Les quais sont vides le matin, à cinq heures. Le soleil se lève à peine, on y trouve dès fois quelques joggeurs, des sans-abris, avec un peu de chance, des gens ivres de la veille.
Elle est un peu différente de cette faune. Elle est déjà levée, elle avait mis son réveil, elle avait tout prévu. Habillée d’un manteau de laine pourpre, d’un jean serré et de bottes en fourrure, elle passerait inaperçue dans une foule. Mais pas ce matin. Elle fait un peu trop normale pour ce paysage.
Mais elle est équipée pour se défendre. Un pied. Une caméra.
Elle voit la vie à travers l’objectif. Comme si le monde était plus beau en 16/9, sur carte mémoire. Comme si un écran lui permettait d’avoir suffisamment de recul.

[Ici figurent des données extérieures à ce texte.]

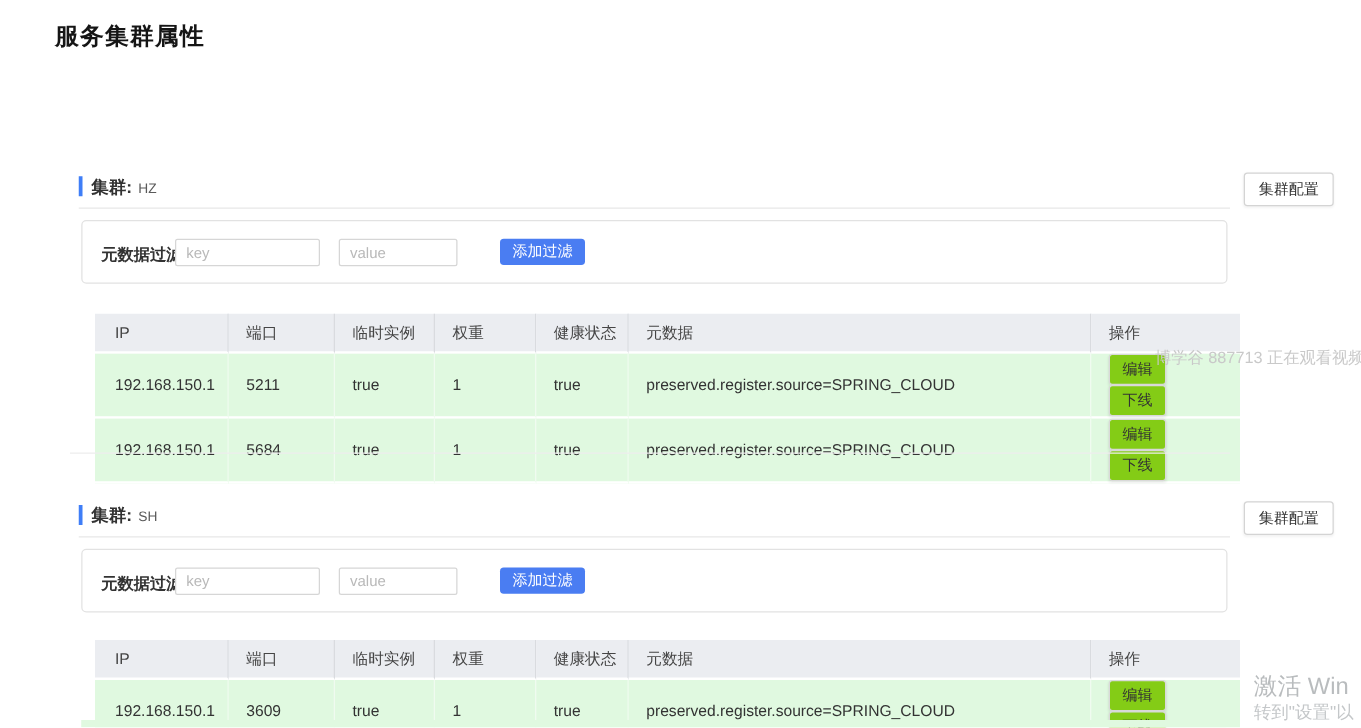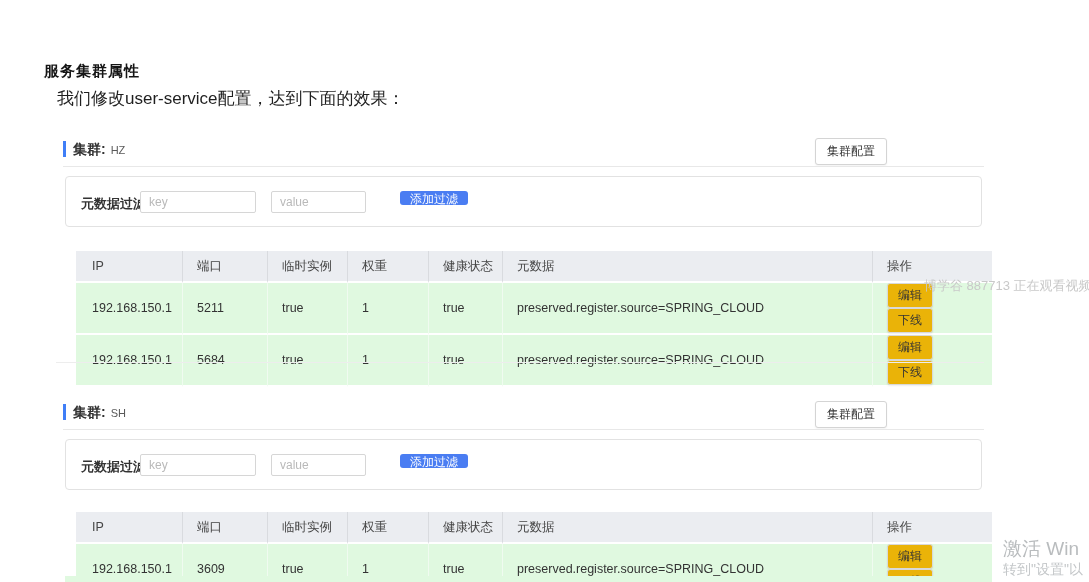--- a/index.html
+++ b/index.html
@@ -10,7 +10,7 @@
   }
   .page-title {
     position:absolute; left:44px; top:16px;
-    font-size:15px; font-weight:bold; color:#151515; letter-spacing:1px;margin-top:46px;
+    font-size:19px; font-weight:bold; color:#151515; letter-spacing:1px;
   }
   .intro-text {
     position:absolute; left:57px; top:87px;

Elle a un voile devant ses yeux; il est quand même très tôt. Le café pris à la va-vite dans la première boulangerie n’a pas vraiment fait effet; la roulée mal calée n’arrête pas de s’éteindre. C’est une journée qui ne commence pas très bien.

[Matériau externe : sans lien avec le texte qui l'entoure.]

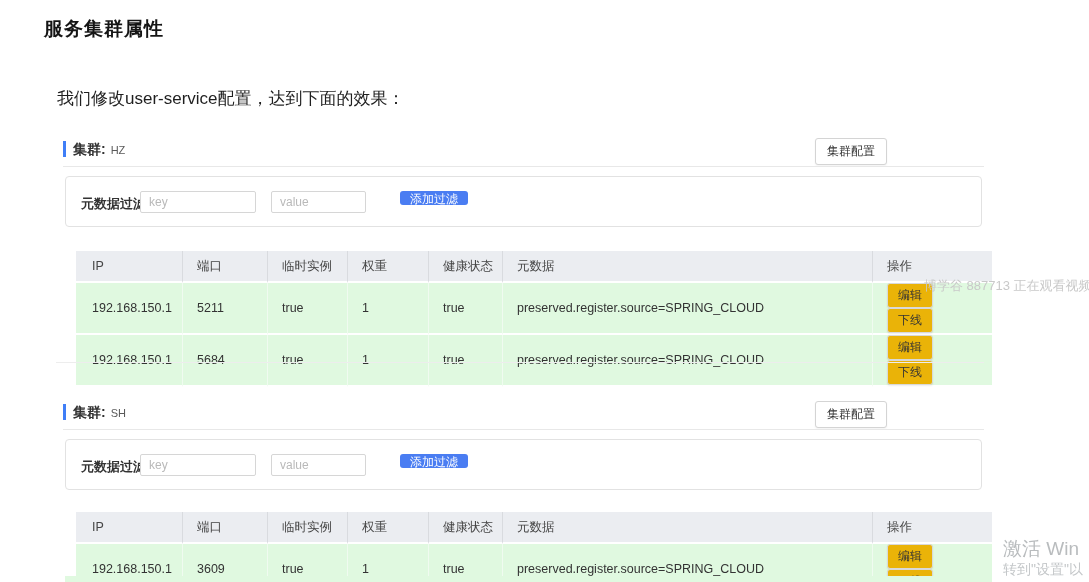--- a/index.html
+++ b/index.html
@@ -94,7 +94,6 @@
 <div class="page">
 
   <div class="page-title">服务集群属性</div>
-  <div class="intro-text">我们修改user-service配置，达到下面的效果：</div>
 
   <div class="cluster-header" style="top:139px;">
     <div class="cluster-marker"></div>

Ce soir, l’ambiance ne sera plus la même. Il va falloir dérusher, monter. Se retrouver face à ces deux écrans d’ordi, avec du bruit, du monde, et tout faire pour que le court-métrage plaise au jury.
Après tout, elle s’en fiche un peu, du jury. Elle voudrait juste que ceux qui regardent son court-métrage imaginent la scène. Ressentent les quais, à cinq heures du matin. L’odeur de la rosée, mélangée à la pollution, aux relents d’alcool, aux reflux du fleuve.
Elle porte au bout de ses lèvres et au fond de son coeur ce sentiment de quiétude.